II. NATURA 2000 : UN RÉTABLISSEMENT DE DERNIÈRE MINUTE
Le contentieux relatif à Natura 2000 recouvre deux dossiers distincts :
- l'application de la directive 79/409/CEE concernant la conservation des oiseaux sauvages, dite « directive oiseaux » , la France devant désigner à la Commission des « zones de protection spéciale » (ZPS) ;
- l'application de la directive 92/43/CEE du 21 mai 1992 concernant la conservation des habitats naturels ainsi que de la faune et de la flore sauvages, dite « directive habitats » 13 ( * ) , la France devant transmettre à la Commission des « propositions de sites d'intérêt communautaire » (PSIC).

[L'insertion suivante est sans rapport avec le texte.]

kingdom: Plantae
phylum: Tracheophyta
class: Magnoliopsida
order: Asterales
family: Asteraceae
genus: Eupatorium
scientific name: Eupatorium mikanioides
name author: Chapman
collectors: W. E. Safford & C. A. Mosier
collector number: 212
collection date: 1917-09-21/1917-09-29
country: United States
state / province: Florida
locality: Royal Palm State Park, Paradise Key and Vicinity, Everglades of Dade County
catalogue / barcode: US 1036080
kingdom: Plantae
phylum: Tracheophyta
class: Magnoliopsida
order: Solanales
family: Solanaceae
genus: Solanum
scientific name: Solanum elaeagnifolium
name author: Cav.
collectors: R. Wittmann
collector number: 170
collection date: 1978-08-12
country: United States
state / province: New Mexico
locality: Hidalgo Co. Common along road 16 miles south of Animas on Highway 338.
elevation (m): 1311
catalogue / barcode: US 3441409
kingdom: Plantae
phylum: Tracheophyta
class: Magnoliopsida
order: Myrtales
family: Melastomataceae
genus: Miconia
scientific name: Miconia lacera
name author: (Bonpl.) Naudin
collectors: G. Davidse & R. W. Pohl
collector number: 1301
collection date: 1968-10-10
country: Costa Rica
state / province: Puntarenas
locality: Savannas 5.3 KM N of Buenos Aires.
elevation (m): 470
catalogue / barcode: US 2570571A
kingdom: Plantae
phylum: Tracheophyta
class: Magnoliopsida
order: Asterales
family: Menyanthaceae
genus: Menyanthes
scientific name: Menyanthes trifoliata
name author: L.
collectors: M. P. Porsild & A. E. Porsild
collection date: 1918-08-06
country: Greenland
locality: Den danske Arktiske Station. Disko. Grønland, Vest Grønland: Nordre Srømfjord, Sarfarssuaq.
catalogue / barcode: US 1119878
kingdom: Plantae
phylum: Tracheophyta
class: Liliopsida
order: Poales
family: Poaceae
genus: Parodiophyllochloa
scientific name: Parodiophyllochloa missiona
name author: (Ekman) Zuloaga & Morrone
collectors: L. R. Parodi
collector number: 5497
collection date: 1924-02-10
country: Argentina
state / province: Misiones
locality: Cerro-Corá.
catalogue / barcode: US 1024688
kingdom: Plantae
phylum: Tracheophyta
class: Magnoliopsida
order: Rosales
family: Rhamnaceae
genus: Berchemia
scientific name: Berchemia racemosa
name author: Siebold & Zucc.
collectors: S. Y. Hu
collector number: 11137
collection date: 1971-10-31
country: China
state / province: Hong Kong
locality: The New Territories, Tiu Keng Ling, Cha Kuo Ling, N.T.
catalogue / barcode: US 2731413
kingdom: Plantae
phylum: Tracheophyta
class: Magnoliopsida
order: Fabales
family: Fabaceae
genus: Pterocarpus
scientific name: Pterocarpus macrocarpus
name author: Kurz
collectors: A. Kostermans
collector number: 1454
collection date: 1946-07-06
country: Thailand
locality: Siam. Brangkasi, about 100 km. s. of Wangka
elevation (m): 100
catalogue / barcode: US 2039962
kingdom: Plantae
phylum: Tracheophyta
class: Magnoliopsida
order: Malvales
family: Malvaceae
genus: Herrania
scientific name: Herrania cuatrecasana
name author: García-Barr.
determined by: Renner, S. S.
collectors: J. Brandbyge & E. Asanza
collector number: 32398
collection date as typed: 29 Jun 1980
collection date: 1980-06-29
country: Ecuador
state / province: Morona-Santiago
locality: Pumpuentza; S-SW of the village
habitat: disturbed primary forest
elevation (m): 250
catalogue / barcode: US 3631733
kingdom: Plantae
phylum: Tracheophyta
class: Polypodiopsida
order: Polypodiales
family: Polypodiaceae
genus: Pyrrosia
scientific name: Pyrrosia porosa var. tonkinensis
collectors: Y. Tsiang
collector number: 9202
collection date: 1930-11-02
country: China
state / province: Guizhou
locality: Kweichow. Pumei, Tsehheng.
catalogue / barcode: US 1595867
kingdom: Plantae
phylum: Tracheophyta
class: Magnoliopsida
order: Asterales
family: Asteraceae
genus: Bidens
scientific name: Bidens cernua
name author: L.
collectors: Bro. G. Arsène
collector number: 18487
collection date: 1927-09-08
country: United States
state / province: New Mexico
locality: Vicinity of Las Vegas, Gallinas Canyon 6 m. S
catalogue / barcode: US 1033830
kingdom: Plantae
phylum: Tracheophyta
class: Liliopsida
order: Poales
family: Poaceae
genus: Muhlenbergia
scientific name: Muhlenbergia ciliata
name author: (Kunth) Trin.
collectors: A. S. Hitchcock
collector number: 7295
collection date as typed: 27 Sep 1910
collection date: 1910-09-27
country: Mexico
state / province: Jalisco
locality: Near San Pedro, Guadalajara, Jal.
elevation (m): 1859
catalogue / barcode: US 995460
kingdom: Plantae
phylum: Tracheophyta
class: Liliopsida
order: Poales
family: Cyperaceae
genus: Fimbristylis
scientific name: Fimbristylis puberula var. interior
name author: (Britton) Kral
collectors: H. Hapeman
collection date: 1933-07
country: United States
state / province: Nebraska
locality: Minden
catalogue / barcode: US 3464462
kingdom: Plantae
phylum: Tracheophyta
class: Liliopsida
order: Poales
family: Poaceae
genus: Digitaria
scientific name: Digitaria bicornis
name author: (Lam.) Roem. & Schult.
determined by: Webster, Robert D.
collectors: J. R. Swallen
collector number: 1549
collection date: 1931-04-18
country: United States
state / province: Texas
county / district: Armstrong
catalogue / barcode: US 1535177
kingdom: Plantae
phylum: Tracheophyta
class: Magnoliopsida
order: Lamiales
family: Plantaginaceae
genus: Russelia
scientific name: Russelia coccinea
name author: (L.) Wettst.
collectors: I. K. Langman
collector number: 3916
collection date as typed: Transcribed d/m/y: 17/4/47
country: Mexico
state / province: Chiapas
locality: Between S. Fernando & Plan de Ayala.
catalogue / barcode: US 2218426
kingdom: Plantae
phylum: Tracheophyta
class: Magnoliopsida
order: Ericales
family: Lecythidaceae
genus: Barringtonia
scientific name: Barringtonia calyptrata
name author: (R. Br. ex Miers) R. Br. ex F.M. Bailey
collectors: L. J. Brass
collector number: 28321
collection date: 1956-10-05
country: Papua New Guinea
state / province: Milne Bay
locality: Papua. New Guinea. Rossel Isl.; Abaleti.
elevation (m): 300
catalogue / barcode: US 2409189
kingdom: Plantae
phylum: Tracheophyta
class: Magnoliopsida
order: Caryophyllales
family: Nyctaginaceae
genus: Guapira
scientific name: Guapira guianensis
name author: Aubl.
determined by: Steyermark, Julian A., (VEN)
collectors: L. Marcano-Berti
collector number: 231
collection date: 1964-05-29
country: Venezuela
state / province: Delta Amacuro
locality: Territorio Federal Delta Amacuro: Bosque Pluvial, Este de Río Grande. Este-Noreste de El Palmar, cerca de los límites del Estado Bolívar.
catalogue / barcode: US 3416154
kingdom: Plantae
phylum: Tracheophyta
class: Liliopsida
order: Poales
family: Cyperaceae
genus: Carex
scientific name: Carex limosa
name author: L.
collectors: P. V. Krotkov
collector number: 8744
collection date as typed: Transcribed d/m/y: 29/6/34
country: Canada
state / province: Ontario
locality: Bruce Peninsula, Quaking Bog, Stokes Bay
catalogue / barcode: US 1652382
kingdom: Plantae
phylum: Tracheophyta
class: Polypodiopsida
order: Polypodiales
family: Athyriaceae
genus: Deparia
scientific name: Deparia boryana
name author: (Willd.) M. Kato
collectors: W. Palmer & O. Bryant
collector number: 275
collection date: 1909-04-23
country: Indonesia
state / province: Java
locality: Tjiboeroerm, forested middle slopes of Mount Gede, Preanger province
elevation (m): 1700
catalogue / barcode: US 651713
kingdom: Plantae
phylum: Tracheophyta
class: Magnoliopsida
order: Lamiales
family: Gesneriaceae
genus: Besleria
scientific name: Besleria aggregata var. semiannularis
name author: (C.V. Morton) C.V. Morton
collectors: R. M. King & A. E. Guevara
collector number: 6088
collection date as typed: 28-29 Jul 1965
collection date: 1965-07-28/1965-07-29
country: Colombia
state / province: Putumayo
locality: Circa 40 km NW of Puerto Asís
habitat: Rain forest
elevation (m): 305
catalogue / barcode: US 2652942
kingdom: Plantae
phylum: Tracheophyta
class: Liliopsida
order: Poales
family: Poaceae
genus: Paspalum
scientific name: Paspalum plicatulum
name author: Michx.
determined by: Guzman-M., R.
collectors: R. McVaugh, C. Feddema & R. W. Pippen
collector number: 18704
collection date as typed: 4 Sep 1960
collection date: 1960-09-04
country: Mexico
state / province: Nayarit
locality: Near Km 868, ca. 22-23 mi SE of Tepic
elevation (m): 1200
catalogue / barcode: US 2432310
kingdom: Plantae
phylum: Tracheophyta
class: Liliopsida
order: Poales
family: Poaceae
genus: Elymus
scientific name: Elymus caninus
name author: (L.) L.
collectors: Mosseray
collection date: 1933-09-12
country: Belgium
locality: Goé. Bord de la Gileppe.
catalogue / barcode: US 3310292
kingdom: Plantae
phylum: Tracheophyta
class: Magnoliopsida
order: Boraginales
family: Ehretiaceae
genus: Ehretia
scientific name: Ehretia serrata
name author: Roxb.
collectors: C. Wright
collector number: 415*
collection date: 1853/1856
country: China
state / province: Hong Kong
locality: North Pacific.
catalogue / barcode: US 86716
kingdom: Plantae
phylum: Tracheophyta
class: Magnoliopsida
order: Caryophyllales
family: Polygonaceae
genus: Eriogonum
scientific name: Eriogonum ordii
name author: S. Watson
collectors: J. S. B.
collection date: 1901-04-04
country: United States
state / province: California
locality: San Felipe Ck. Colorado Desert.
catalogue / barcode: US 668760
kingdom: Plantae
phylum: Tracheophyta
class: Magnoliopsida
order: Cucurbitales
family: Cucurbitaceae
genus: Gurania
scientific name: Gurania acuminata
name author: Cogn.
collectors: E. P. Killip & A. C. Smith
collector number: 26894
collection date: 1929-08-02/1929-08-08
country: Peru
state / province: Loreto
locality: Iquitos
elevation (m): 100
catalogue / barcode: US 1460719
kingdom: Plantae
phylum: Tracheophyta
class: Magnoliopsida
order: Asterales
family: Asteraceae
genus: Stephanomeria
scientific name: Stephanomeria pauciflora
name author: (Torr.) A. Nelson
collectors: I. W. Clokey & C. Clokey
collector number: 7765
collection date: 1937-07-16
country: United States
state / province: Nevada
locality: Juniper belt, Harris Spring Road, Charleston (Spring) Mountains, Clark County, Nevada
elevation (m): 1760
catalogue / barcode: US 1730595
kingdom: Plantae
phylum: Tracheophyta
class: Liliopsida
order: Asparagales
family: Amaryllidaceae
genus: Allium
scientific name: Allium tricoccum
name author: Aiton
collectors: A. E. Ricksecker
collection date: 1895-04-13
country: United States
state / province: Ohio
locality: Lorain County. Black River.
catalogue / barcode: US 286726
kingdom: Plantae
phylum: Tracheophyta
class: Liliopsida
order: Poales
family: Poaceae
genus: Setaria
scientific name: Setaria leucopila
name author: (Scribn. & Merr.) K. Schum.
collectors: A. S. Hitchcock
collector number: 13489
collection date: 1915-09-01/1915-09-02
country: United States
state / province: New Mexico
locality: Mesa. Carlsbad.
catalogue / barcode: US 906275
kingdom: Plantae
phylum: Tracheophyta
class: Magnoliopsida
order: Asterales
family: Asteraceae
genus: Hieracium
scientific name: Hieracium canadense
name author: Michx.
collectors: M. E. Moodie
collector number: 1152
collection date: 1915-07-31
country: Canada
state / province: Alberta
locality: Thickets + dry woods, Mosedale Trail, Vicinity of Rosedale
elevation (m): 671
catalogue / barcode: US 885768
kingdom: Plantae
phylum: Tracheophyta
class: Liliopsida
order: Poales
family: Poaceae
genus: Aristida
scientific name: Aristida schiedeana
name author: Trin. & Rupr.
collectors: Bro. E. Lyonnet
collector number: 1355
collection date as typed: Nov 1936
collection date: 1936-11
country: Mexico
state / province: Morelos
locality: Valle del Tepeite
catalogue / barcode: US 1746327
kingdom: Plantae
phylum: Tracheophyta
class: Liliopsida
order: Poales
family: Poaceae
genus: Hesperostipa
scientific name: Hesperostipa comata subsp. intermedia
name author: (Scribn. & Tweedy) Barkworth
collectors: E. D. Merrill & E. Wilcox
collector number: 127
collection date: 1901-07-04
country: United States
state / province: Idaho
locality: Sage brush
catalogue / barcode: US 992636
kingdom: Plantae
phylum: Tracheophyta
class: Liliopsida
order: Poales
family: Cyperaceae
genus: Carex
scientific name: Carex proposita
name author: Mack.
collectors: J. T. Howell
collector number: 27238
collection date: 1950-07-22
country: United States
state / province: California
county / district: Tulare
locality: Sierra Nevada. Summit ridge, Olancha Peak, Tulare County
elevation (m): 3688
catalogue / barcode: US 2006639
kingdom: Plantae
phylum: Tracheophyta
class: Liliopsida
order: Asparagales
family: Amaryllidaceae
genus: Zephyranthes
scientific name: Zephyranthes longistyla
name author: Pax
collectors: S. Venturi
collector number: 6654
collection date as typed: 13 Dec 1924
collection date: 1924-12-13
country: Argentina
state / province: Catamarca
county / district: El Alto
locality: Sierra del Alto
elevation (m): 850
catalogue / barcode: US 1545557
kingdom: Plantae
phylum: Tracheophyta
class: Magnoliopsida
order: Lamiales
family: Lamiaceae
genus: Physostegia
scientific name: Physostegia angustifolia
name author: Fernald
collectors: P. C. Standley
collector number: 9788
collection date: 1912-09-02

Comme le montre le tableau récapitulant l'ensemble des affaires pendantes au titre de l'article 228 CE (annexe 2), la France a été condamnée par la Cour de justice sur ces deux aspects :
- par son arrêt du 11 septembre 2001 14 ( * ) , la Cour de justice a condamné la France pour manquement à l'article 4 de la directive « habitats » , en raison de l'insuffisance des propositions de sites d'importance communautaire transmises à la Commission et d'informations relatives à ces sites dans le délai prescrit par cette directive.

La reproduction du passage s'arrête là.